What marketers can learn from the economy of convenience

If you think about it, money is a ridiculous concept. Without going into a William Jennings Bryan gold standard history lesson, let’s just say the idea that I can hold this thing, this little cloth rectangle of varying denomination, and exchange it for tangible goods and services is, at the very least, a system of belief.

How we carry our money, and how we’ve evolved to think about our money, is an even stranger anthropological phenomenon. For a while, we represented our worth exclusively in a way you could touch — cash. It was finite, and it kept things simple: When I’m out, I’m out. The rise of plastic in the 1960s made commerce easier, but not simpler: When I’m out, I can still keep going.

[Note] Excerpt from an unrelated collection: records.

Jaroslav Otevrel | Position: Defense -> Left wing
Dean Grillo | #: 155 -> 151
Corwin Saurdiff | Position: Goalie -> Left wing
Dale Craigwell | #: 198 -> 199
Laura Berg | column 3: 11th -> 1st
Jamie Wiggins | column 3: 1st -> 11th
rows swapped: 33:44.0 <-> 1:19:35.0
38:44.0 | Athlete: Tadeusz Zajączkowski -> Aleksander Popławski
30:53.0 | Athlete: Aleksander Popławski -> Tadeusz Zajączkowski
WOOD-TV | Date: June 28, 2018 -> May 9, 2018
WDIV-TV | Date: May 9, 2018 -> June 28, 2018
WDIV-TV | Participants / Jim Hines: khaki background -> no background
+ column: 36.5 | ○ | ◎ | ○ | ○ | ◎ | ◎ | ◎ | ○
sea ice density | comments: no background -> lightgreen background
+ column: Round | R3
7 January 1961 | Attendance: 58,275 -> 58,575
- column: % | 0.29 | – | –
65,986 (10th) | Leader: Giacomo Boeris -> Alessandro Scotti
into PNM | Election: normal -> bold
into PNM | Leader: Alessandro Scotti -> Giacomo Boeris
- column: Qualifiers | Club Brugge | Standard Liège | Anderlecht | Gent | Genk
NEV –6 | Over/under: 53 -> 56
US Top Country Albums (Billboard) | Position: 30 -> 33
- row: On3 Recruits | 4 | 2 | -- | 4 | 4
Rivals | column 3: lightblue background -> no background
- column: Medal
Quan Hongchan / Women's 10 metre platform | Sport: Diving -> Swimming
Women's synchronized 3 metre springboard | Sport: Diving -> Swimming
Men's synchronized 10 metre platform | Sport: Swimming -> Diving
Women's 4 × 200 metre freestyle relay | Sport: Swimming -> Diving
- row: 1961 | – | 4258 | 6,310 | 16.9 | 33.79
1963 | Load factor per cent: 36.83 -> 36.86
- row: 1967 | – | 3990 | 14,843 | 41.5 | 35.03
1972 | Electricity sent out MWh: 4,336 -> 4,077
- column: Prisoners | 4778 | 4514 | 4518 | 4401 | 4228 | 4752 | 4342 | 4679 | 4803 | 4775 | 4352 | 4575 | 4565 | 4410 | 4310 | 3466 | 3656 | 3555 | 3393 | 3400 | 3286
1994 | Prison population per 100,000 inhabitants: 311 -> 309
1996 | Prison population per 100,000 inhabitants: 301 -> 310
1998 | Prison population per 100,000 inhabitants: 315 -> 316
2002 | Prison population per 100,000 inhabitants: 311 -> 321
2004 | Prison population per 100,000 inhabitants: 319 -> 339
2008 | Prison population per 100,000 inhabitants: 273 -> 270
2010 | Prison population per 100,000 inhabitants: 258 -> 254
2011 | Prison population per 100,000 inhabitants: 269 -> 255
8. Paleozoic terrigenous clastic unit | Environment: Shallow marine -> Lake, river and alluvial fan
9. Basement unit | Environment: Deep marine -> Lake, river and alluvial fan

And how much do I really have, anyway?

And now, here we are — a wallet-less society, if we so choose. Pay with your phone, pay through an app, pay with an automatic deduction you set up once. And you and probably don’t even remember your password to access and cancel. There’s money — your money — flying around in every direction almost every day, and you don’t even have to stop and think about it. And you’re fine with that.

Researchers coined a name for this: It’s called the credit card premium.

We are smack dab in the middle of the culture of convenience.

In short, when you don’t have cash, you spend more money. It makes perfect sense — parting with a crisp $20 bill is a little more sorrowful than a mindless swipe of a card, even if you tacked on a few more items to raise your total to $25. The majority of consumers think this way, and businesses are foaming at the pocketbook to get in line.

We are smack dab in the middle of the culture of convenience. There’s an app for every one of our whims, many with premium features for which we don’t think twice about upgrading. Once you’ve linked up your bank account with Uber, Apple Music or Tinder Plus (don’t lie), money is forever in the background, and it’s all about that sweet, sweet content.

To me, this willingness to so easily separate ourselves from our cash (especially in the millennial generation) signals that we value convenience and customer service more highly than ever before. Uber might add a 150 percent surcharge during peak hours, but for the clean car, friendly driver and access to Spotify, I’ll happily pay it.

It’s given whole new meaning to the irritating phrase “convenience charge.” Now, thanks to innovations like one-click payments on Amazon, I can actually see the convenience in real life, make it personal to me and accept it with no problems.

If this sounds like a utopian world where happy consumers are forking over extra nickels and dimes where they never would have in the past, it is — for brands.

In this on-demand economy, we’ve grown accustomed to sharing personal information with our devices in exchange for the ease of transactions. The younger the buyer, the more willing and trusting they are. In 2015, millennials overtook all other generations in terms of size, and each year more and more of those millennial buyers are buying more and more. And that means enormous reserves of data for retailers and marketers who can now serve real-time convenience to the cash-less masses.

As companies get a better understanding of what we buy, they’re beginning to map how we buy it. Select Target stores have already installed beacons that communicate with shoppers’ cell phones, using location data to learn about consumer buyer habits that can greatly influence the layout of stores, placement of certain products and staffing management.

This type of opt-out technology will have plenty of detractors who view it as invasive, but the same argument could have been made when we started feeding routing numbers into our phones. In fact, Apple Pay, which is quickly emerging as the new standard in commerce, has measures in place to prevent the type of wide-scale credit card data breach we’ve seen retailers suffer in the past several decades.

The methods of studying consumer behavior may have changed with new technology, but marketers have long gleaned insight from buyers in order to make the shopping experience more convenient. Which, as we know, makes it more lucrative for businesses.

I don’t think any technology will soon replace credit cards in totality. That shouldn’t even be the goal. You can see by the list of Apple Pay’s early-adopting retailers — McDonald’s, Walgreens, Starbucks — that marketers understand how squeezing the most out of small “cash” transactions and making that upcharge a subconscious decision on the part of the consumer will go a long way.

With the help of marketers, technology enables us to feel like winners: the personalized ping when you’re one aisle over from a great deal, the promo code to get 20 percent off your next ride, the instant-order barcode scanners. There may be a small price to pay for feeling like a winner, and it’s probably a couple bucks more than you would have paid in cash.